> **TASK PROMPT**:
Should a line below contain the word "lookup", report it.

** Opening DATASET RECORDS block **

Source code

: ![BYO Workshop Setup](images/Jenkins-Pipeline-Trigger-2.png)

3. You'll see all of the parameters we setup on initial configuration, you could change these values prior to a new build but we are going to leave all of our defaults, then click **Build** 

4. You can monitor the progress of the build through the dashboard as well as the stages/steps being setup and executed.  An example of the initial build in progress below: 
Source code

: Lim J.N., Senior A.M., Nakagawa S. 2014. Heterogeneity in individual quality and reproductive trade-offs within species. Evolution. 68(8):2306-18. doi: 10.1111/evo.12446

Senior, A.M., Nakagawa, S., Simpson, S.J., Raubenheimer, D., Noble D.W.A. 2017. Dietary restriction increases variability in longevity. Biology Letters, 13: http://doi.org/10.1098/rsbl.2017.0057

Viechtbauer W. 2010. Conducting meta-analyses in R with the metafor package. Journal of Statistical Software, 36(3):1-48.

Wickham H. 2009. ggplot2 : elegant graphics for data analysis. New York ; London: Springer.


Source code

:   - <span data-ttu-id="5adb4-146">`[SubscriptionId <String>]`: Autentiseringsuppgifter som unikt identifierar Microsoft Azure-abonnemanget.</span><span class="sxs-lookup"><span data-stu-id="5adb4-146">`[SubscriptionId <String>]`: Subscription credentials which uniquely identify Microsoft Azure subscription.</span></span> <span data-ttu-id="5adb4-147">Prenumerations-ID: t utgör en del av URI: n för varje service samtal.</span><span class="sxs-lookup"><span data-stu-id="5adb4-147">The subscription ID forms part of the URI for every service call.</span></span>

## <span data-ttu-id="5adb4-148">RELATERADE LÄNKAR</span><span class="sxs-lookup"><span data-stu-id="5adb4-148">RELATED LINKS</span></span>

** Closing DATASET RECORDS block **

> **WRITTEN SOLUTION**:
:   - <span data-ttu-id="5adb4-146">`[SubscriptionId <String>]`: Autentiseringsuppgifter som unikt identifierar Microsoft Azure-abonnemanget.</span><span class="sxs-lookup"><span data-stu-id="5adb4-146">`[SubscriptionId <String>]`: Subscription credentials which uniquely identify Microsoft Azure subscription.</span></span> <span data-ttu-id="5adb4-147">Prenumerations-ID: t utgör en del av URI: n för varje service samtal.</span><span class="sxs-lookup"><span data-stu-id="5adb4-147">The subscription ID forms part of the URI for every service call.</span></span>
## <span data-ttu-id="5adb4-148">RELATERADE LÄNKAR</span><span class="sxs-lookup"><span data-stu-id="5adb4-148">RELATED LINKS</span></span>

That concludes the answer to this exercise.